13 thoughts on “Beat The Tags Out Of Your Story

  1. Pingback: Say What? Some Words About Dialogue, That’s What | Allison Maruska

  2. I vote for a mixture of tags and beats. The “glossing over” thing is important. Because “said” and “asked” tags disappear from the reader’s mind, it means he/she is hearing the dialogue as if in a movie or real life. The author isn’t intruding at all. But also, it adds variety.

    So, I’m cutting down on tags, but not eliminating them.

    Liked by 1 person

  3. Jenny shook her head. “I don’t know what you’re talking about.”
    Egad, my characters shake their heads all the time… A side effect of removing “he said,” “she said” from my writing. Exchanging dialogue tags for action beats is definitely hard at first, but well worthwhile! Great post.

    Like

    • Thanks, and sorry so late in replying. I found your comment buried in the “needs to be approved” folder in my admin panel. Let’s blame WP. 🙂
      Yep, it’s definitely hard at first, especially in avoiding the same beats. Harder than I thought it would be!

      Liked by 1 person

  4. I always say that when you use words like he said and she said, you are adding words but not adding content; you aren’t advancing your story. Most writers don’t bite at that. But explaining that by adding words that aren’t adding content, you are DILUTING your story, and suddenly everybody is paying attention. By removing the dialog tags and adding in a small action (a beat, as you noted) we get more story from the same or fewer words, a win win.

    When we read Dick Jane and Sally as kids, or as my daughter reads the Biscuit books, he said and she said are fine. Later, we evolve past them. (And, hopefully, past Biscuit – but never past Green Eggs And Ham, I hope!)

    Create a scene with five people speaking – that happens all the time in real life, at meetings or at a party – and tags start to become useless. Repeating each person’s name is equally tiresome. Like anything else, we figure out a way to make it work. Then our writer friends will tell us how good a job we did, and maybe offer some tips.

    And on occasion, a simple tag does the job and nobody cares. Occasionally – as in, not very often, for my tastes.

    Basically, do what ya gotta do to get the scene written. For me that means using lots of plug-in beats that I use over and over, with the intention of replacing them later with something along the lines of a more meaningful and less repetitive synonym for “she looked and him” or “he sighed.” (You for got he smiled.)

    They’re only crutches if you don’t catch them. Until then, they’re placeholders for your pending writerly eloquence. Make a list of them and check your MS using the Find feature. After a while, you’ll see yourself doing it and change your habits.

    If I can stop using dialog tags ANYBODY can.

    As for my crutch words? Well… my characters smile a lot.
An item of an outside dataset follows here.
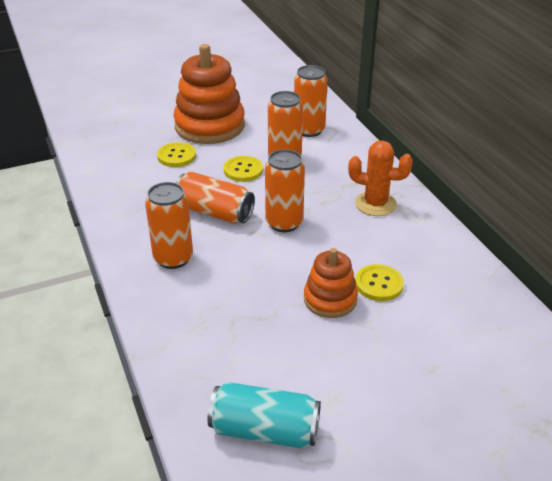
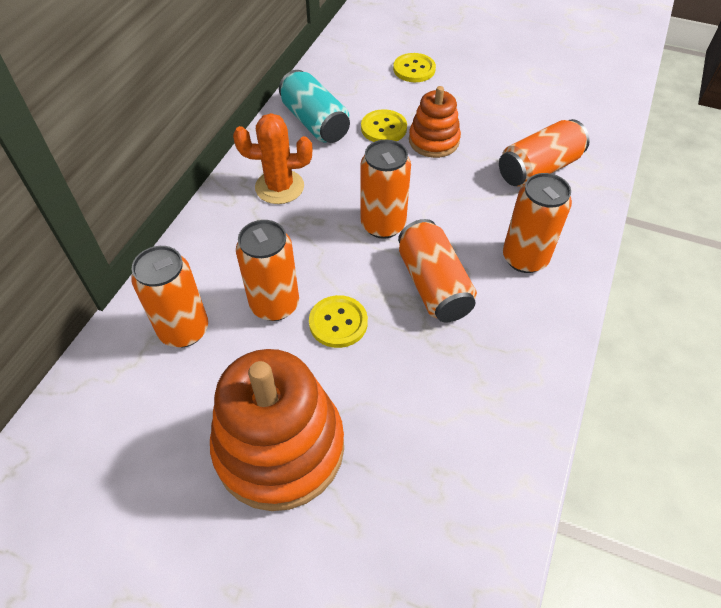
camera: 135 degrees left, 15 degrees up
(176, 156) = (386, 414): yellow button -> yellow button (414, 69)
(224, 330) = (538, 169): none -> orange can
(264, 430) = (569, 102): turquoise can -> turquoise can (315, 122)
(375, 204) = (279, 187): orange cactus -> orange cactus turned 60 degrees counterclockwise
Nothing wrong with that.

    Liked by 1 person

  5. I’ve heard a number of successfull authors argue both sides of this. The one that really struck a cord with me was that the reader usually glossy over the tags and doesn’t even notice them. But I absolutely agree with your point. If you’re using them to the point where they become noticeable (aka irritating) then you need to dial it back. Great post!